Recumbents use 20″ and 26″ wheels for the most part and are not harder to convert than any other bike, with the possible exception of needing longer wires for some. I’ve seen a lot of recumbent conversions (especially trikes) and there are some companies offering electric options from the factory. It’s just in the US recumbents are hard to find that are not just looking like crappy old 10 speeds chopped and welded. In any case there is a review on Endless Sphere about a defective Ride Kick Controller. It was simply manufactured wrong (Bad Heat Sink). Ridekick chose to ship these units and wait until the customers complained (Bad choice). Also if you look closely at the parts they are just scooter parts. The Ridekick design is interesting but there is a very large markup for scooter parts. The pricing on Lithium is ridiculous as are the claims of longevity. With a 6 month warranty on the battery you would only get 180 charges if you used it every day. Many better choices for batteries from other vendors. Lithim would work just fine. If you want more weight put in a gallon of water and dump it when the battery rant out so you don’t have to drag it along.
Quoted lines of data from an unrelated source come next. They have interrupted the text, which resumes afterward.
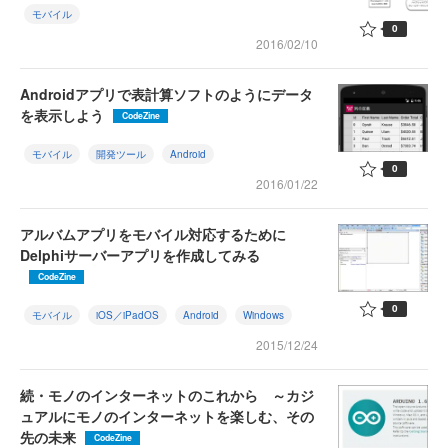
モバイル
0
2016/02/10
Androidアプリで表計算ソフトのようにデータ
を表示しよう
CodeZine
モバイル
開発ツール
Android
0
2016/01/22
アルバムアプリをモバイル対応するために
Delphiサーバーアプリを作成してみる
CodeZine
0
モバイル
iOS／iPadOS
Android
Windows
2015/12/24
続・モノのインターネットのこれから ～カジ
ュアルにモノのインターネットを楽しむ、その
先の未来
CodeZine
Nice to see a review that isn’t just a glossy PR spill. I think the Ridekick is a good idea, but in need of a lot of improvement.

9 years ago

I have owned a Ridekick for some time and really really like it overall. What I have learned from months using the trailer are: Despite what the reviewer above suggests, the trailer is not easy to ride with a flat and replacing/repairing the tube on the street is no fun! The tires are bulky and are harder to remove/replace than on a regular bike wheel. As a result I always carry two tubes of co2 to get me to my destination even if I have a flat (a full on blow out would mean leaving the trailer locked to a post!) I did have a bad throttle cable which RKI quickly replaced. As an early adopter of the trailer, I was not surprised by the issue and it was resolved quickly and satisfactorily by RKI. They provide excellent customer service.

Also, I did flip the trailer over once which pulled my bike violently to the side. The lesson learned was not to try to ride the trailer over big obstacles! But I suppose this is true of any trailer. The trailer does rattle if it is not latched properly, but overall I do not find the trailer to be noisy. I do think the trailer is a total blast to ride, and I do not object to “scooter parts” being used. I have priced some of those parts and when you add them up, plus consider the labor it takes to build, store, and sell the trailers, I think they are fairly priced! In fact, because parts can be bought online, some degree of DIY’ing can be done. For example, rather than buying a second battery pack from RKI (they were not available at first) I simply bought two extra batteries online and connected them in series – so I can double my range if I want. If you don’t want to go through RKI, you might also buy an extra charger online to keep at work, or a spare tire, whatever.

Kelley Butler
8 years ago

I’ve had my ridekick for over a year now. Like the other reviewer, I flipped it once but entirely my fault for trying to jump a curb at an odd angle. I do not find it any louder than other electric bikes and I can fit an amazing amount of groceries in it. Plus I never use it without someone asking me about it, I hope Ridekick begins shipping again soon.

Court Rye
8 years ago

Thanks for the testimonial Kelley! I hope they are able to stay in business as well. The first gen RideKick has been awesome but I think they were struggling with quality on some of the frames and parts coming from overseas. They were trying to do a lot of the work in the USA and even sourcing parts domestically which is pretty neat. Here’s a video tour of their original facility and one of their newer space which was working on the child trailer design.

8 years ago

“I simply bought two extra batteries online and connected them in series – so I can double my range if I want.” I assume you meant that you hooked two 12V batteries in series since the RideKick is a 24V system.